(A run of records)
====================

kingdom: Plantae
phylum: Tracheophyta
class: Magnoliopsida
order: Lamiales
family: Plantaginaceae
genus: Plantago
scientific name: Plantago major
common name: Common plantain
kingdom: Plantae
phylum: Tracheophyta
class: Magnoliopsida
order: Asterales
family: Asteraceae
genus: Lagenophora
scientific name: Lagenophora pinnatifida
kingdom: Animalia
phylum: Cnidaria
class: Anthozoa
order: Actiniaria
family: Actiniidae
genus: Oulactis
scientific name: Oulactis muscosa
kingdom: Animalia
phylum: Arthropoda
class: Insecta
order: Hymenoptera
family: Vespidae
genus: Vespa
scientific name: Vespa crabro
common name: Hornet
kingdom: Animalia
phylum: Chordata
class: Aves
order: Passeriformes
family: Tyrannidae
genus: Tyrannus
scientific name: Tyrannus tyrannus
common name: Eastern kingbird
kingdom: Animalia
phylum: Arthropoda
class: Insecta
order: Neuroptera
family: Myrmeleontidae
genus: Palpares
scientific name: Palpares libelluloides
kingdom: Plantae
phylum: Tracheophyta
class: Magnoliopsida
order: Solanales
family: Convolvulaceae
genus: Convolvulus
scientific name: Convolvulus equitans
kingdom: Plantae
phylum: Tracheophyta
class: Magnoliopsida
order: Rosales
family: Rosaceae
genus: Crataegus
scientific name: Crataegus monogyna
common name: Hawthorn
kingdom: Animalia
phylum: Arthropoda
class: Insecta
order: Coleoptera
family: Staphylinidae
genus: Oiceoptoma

====================

• EXERCISE AIM:
List every line in the listing above that contains the string "order". Case matters.

• ANSWER TO THE EXERCISE:
order: Lamiales
order: Asterales
order: Actiniaria
order: Hymenoptera
order: Passeriformes
order: Neuroptera
order: Solanales
order: Rosales
order: Coleoptera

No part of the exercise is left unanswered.